**** INFORMATION ****

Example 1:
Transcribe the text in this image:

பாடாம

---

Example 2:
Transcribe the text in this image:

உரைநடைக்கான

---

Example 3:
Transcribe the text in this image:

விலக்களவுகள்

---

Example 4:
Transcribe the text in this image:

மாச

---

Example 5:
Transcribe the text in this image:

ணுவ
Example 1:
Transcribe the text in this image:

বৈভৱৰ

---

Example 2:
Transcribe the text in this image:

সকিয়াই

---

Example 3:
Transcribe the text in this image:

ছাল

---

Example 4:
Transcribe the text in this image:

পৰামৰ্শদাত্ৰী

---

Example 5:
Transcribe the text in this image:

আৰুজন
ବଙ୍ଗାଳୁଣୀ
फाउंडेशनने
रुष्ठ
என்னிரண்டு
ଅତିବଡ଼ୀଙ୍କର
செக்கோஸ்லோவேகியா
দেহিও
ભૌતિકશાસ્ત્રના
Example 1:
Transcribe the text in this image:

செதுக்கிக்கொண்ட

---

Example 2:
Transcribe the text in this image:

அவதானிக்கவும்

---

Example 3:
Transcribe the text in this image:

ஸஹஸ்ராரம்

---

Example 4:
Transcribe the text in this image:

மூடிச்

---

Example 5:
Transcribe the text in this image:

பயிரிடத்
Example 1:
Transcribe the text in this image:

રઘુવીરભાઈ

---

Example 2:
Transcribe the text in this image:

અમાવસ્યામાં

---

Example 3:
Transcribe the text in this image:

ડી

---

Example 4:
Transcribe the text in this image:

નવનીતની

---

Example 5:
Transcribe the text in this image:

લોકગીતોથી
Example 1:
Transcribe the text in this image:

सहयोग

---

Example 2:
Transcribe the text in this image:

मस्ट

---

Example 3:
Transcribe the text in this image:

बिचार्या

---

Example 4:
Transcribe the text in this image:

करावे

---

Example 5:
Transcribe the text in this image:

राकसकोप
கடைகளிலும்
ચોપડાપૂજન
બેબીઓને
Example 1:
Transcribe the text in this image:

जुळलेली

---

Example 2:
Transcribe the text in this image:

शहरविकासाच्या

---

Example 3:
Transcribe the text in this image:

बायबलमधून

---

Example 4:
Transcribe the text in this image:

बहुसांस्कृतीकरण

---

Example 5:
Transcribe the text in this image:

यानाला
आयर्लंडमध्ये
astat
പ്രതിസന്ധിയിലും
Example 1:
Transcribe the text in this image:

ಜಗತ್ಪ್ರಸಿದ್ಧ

****

WORK TASK = Transcribe all the entries, keeping each one exactly as it is.

YOUR RESPONSE =
Example 1:
Transcribe the text in this image:

பாடாம

---

Example 2:
Transcribe the text in this image:

உரைநடைக்கான

---

Example 3:
Transcribe the text in this image:

விலக்களவுகள்

---

Example 4:
Transcribe the text in this image:

மாச

---

Example 5:
Transcribe the text in this image:

ணுவ
Example 1:
Transcribe the text in this image:

বৈভৱৰ

---

Example 2:
Transcribe the text in this image:

সকিয়াই

---

Example 3:
Transcribe the text in this image:

ছাল

---

Example 4:
Transcribe the text in this image:

পৰামৰ্শদাত্ৰী

---

Example 5:
Transcribe the text in this image:

আৰুজন
ବଙ୍ଗାଳୁଣୀ
फाउंडेशनने
रुष्ठ
என்னிரண்டு
ଅତିବଡ଼ୀଙ୍କର
செக்கோஸ்லோவேகியா
দেহিও
ભૌતિકશાસ્ત્રના
Example 1:
Transcribe the text in this image:

செதுக்கிக்கொண்ட

---

Example 2:
Transcribe the text in this image:

அவதானிக்கவும்

---

Example 3:
Transcribe the text in this image:

ஸஹஸ்ராரம்

---

Example 4:
Transcribe the text in this image:

மூடிச்

---

Example 5:
Transcribe the text in this image:

பயிரிடத்
Example 1:
Transcribe the text in this image:

રઘુવીરભાઈ

---

Example 2:
Transcribe the text in this image:

અમાવસ્યામાં

---

Example 3:
Transcribe the text in this image:

ડી

---

Example 4:
Transcribe the text in this image:

નવનીતની

---

Example 5:
Transcribe the text in this image:

લોકગીતોથી
Example 1:
Transcribe the text in this image:

सहयोग

---

Example 2:
Transcribe the text in this image:

मस्ट

---

Example 3:
Transcribe the text in this image:

बिचार्या

---

Example 4:
Transcribe the text in this image:

करावे

---

Example 5:
Transcribe the text in this image:

राकसकोप
கடைகளிலும்
ચોપડાપૂજન
બેબીઓને
Example 1:
Transcribe the text in this image:

जुळलेली

---

Example 2:
Transcribe the text in this image:

शहरविकासाच्या

---

Example 3:
Transcribe the text in this image:

बायबलमधून

---

Example 4:
Transcribe the text in this image:

बहुसांस्कृतीकरण

---

Example 5:
Transcribe the text in this image:

यानाला
आयर्लंडमध्ये
astat
പ്രതിസന്ധിയിലും
Example 1:
Transcribe the text in this image:

ಜಗತ್ಪ್ರಸಿದ್ಧ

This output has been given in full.